E, mesmo assim, quando não há mais a possibilidade de tal resistência, o que se nota no nosso país é a luta de tais senhorios rurais para não perder sua posição privilegiada e singular diante desse "novo" mundo, se encaixando em ocupações "nitidamente citadinas, como a atividade política, a burocracia, as profissões liberais". E é bem compreensível que semelhantes ocupações venham a caber "em primeiro lugar, à gente principal do país, toda ela constituída de lavradores e donos de engenhos. E que, transportada de súbito para as cidades, essa gente carregue consigo, a mentalidade, os preconceitos e, tanto quanto possível, o teor de vida que tinham sido atributos específicos de sua primitiva condição (...) O trabalhador mental, que não suja as mãos e não fatiga o corpo, pode constituir, com efeito, ocupação em todos os sentidos digna de antigos senhores de escravos e dos seus herdeiros ". (HOLANDA, 1971, p.50).

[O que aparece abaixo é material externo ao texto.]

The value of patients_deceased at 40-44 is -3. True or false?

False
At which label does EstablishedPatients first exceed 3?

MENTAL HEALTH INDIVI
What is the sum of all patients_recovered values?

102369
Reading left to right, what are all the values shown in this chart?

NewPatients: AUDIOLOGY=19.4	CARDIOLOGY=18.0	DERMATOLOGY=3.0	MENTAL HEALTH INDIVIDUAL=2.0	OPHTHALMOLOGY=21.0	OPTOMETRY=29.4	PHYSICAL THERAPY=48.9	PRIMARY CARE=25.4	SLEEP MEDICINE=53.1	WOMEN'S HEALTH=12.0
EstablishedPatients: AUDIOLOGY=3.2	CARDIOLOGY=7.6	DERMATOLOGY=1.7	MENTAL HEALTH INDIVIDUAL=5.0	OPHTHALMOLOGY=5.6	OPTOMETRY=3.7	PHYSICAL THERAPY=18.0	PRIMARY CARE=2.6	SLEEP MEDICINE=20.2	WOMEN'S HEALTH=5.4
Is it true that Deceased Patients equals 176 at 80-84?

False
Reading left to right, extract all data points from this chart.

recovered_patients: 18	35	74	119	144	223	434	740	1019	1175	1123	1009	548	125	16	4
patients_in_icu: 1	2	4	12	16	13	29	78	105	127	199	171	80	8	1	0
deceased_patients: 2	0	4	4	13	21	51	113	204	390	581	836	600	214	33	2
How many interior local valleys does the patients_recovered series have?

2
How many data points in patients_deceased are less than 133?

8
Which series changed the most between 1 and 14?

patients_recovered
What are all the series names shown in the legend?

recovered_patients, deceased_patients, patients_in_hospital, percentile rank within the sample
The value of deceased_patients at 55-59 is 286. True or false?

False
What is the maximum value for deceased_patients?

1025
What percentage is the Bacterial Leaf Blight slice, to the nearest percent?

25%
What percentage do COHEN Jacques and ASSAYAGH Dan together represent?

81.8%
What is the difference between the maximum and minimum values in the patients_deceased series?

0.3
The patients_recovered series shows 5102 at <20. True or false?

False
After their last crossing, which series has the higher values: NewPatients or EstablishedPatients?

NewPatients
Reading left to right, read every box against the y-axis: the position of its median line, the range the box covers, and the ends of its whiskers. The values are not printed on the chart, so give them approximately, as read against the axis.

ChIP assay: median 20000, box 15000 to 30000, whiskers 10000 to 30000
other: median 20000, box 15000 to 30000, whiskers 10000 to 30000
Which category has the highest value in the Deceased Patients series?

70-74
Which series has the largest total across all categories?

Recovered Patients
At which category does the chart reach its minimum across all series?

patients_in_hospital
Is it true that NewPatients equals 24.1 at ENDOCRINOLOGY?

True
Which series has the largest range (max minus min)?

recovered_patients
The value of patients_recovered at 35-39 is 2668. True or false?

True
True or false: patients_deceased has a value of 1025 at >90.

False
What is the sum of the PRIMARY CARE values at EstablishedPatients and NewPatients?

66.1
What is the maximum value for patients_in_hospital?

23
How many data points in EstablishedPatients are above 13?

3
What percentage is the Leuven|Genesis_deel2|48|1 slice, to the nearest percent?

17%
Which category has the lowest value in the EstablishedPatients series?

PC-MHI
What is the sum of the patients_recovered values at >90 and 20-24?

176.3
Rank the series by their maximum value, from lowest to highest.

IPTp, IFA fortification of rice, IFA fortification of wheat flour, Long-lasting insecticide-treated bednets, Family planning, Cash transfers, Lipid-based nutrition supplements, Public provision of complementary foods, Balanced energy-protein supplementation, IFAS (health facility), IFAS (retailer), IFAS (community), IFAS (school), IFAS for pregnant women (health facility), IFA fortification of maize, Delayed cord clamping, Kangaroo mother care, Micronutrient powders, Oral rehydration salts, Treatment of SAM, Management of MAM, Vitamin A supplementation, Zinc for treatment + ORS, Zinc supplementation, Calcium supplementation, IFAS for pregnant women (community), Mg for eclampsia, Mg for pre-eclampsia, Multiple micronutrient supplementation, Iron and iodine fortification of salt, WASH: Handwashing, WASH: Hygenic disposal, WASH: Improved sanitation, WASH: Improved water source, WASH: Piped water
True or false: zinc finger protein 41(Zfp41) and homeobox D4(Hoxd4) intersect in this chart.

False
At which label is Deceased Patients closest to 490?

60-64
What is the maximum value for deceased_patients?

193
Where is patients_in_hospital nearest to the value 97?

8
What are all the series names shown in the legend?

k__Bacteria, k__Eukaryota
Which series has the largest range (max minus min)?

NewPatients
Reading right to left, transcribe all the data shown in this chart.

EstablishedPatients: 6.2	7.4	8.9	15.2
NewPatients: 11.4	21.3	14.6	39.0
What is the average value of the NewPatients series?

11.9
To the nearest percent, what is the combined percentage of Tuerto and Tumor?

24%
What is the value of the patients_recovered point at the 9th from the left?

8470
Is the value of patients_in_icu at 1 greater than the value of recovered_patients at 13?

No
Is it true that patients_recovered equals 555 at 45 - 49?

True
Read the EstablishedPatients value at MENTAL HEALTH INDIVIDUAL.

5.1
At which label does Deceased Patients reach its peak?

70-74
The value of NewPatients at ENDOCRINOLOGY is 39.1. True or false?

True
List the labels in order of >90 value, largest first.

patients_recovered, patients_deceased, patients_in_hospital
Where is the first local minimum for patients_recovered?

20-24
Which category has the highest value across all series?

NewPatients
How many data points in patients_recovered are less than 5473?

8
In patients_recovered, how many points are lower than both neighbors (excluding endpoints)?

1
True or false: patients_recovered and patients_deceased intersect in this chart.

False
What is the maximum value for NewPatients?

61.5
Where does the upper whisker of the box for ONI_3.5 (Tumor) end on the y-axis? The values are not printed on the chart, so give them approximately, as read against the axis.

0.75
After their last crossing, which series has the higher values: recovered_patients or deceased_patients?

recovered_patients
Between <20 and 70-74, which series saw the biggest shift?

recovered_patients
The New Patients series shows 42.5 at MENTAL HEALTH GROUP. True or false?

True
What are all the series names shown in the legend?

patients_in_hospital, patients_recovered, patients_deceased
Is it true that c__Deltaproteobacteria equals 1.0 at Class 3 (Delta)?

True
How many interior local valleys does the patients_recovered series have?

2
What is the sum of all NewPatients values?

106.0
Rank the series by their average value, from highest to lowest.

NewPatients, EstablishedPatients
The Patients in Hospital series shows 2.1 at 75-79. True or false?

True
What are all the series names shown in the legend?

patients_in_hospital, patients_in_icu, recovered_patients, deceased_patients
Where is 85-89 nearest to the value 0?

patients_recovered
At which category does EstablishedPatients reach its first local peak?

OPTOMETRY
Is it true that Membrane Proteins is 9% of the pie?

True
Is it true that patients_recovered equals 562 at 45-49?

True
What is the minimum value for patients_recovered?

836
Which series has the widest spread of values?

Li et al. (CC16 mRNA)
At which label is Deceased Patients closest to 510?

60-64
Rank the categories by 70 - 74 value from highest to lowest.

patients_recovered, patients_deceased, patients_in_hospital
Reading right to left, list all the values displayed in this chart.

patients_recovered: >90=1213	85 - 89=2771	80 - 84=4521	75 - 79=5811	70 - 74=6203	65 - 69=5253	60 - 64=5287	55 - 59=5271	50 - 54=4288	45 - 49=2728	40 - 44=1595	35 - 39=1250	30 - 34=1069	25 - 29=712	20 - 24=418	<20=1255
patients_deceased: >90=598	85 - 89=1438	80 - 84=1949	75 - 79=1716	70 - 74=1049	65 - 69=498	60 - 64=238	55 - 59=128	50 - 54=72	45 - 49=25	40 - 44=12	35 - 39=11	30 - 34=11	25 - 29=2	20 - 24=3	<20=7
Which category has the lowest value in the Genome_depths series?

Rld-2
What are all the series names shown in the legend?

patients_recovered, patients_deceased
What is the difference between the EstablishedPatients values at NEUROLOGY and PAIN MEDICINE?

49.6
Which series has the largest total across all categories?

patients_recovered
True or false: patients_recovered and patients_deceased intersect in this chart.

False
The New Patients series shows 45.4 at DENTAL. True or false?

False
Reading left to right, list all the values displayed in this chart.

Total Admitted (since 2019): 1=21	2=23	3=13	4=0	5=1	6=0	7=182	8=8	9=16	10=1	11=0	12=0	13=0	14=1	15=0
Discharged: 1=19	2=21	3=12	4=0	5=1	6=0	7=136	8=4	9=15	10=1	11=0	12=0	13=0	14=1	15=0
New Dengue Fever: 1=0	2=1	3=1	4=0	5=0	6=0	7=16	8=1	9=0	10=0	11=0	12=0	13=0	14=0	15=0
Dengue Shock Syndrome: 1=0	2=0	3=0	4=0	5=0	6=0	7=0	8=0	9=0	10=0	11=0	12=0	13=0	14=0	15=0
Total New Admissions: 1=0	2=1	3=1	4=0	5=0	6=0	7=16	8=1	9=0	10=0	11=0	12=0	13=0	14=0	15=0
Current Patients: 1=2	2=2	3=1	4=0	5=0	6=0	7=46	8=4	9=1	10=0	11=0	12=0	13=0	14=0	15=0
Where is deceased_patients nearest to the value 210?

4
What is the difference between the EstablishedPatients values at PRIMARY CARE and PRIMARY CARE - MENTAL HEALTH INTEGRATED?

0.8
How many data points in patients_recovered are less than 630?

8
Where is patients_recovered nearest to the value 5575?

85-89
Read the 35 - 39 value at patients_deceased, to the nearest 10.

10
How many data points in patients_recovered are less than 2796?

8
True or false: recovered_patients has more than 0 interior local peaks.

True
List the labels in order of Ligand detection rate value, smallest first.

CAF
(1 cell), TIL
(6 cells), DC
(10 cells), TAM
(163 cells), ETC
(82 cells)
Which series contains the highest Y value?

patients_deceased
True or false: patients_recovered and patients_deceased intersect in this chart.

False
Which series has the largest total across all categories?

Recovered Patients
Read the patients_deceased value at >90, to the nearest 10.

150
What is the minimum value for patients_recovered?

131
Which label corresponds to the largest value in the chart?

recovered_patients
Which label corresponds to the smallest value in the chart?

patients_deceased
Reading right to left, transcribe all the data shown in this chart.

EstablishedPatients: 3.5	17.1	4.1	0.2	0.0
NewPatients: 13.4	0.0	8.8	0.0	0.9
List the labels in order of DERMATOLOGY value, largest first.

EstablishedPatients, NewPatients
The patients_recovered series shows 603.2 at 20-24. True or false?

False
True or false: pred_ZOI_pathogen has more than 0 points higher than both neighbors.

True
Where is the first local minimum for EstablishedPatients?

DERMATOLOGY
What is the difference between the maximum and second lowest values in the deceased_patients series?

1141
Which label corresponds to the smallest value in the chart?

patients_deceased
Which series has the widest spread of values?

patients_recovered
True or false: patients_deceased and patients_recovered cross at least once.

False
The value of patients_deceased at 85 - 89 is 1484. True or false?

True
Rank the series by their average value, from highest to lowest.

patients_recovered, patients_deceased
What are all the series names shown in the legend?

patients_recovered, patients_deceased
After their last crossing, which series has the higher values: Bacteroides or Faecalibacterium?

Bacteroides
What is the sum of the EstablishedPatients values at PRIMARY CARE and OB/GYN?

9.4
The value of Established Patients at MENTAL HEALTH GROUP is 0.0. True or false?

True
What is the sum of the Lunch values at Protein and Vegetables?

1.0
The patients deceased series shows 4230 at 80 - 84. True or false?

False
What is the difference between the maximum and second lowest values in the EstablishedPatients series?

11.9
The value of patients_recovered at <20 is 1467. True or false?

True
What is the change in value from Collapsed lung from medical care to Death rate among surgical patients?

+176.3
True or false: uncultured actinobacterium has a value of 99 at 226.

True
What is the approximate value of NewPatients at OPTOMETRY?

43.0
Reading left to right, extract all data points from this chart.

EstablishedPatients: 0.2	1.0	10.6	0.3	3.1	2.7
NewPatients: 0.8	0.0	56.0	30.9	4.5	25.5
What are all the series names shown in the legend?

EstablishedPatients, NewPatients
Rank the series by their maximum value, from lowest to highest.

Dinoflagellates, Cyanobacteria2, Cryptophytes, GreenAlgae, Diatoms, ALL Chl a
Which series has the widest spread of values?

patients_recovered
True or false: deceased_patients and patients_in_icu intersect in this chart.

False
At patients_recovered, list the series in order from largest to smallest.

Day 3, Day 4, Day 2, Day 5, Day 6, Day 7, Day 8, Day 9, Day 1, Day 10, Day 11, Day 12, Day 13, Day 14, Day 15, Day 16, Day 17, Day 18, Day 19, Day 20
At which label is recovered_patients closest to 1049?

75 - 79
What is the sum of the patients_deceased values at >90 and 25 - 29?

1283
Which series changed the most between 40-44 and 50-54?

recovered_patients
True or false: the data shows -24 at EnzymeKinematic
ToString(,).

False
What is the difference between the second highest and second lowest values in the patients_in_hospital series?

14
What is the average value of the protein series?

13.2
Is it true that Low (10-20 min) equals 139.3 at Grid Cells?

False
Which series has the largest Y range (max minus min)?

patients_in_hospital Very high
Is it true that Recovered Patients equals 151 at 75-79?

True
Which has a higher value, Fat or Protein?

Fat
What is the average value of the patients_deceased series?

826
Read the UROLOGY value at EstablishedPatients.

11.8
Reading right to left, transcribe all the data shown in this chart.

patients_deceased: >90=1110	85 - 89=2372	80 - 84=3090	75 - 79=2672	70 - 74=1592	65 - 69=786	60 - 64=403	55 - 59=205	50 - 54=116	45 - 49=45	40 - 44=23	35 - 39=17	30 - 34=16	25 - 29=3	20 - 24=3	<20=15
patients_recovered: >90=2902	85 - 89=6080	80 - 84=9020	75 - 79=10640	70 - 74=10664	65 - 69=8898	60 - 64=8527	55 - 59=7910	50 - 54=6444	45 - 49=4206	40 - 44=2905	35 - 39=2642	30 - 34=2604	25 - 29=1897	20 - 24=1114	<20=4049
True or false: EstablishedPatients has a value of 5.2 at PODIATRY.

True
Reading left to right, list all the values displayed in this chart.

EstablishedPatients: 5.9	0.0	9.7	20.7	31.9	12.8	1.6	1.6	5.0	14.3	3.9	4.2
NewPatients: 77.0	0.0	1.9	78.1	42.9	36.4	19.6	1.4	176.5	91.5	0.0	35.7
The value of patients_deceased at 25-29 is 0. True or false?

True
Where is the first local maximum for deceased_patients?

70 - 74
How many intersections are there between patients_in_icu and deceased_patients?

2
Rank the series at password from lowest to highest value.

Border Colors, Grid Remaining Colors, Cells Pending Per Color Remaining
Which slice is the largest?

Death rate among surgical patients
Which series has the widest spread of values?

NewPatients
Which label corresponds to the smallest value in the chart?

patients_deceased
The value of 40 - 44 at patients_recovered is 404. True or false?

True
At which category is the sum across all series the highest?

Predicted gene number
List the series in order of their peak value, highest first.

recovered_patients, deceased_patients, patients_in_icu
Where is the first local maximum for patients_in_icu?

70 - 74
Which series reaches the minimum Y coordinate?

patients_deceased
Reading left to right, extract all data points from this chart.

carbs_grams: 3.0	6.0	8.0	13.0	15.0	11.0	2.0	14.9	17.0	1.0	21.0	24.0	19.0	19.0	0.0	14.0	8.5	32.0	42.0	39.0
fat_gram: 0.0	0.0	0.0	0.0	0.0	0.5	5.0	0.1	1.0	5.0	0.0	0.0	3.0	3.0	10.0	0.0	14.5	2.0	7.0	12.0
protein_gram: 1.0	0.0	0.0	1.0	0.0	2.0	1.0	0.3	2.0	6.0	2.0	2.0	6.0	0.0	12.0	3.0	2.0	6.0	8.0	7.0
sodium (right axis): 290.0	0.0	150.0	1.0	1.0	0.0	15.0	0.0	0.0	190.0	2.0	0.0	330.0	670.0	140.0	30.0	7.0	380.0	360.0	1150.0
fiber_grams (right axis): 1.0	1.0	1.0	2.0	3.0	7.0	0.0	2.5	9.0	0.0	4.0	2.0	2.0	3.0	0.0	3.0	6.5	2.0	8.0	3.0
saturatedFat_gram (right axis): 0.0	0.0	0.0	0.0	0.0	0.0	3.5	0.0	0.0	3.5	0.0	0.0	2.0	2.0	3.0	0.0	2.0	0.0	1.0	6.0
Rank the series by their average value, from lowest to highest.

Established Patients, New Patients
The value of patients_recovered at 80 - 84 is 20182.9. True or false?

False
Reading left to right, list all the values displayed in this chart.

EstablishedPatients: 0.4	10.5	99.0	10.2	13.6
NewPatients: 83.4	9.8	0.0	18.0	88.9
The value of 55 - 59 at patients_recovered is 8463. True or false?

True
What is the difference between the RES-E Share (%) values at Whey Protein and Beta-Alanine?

Assim, de acordo com já escrevi colunas passadas, se as estruturas das mentalidades são estruturas de longa duração e de mudanças lentas, tais pressupostos da herança rural não desaparecerão tão cedo, se mostrando presentes na nossa classe urbana, principalmente média e política, que a todo momento buscam privilégios para os mais próximos, possivelmente familiares e amigos; dirigem olhares preconceituosos àqueles que não sobrevivem do trabalho mental e que, por fim, tem diluído em suas atitudes, práticas de uma sociedade erguida sobre o trabalho escravocrata calcado na (in) diferença e exploração do outro.
Desta forma aqui finalizo, muito timidamente nessa coluna a jornada comemorativa de 80 anos de um clássico de nossa historiografia e aproveito para lembrar que, num momento que nossa sociedade de característica despolitizada resolveu discutir de forma mais aprofundada a política nacional, a leitura de Raízes Brasil não poderia ser mais atual e recomendada.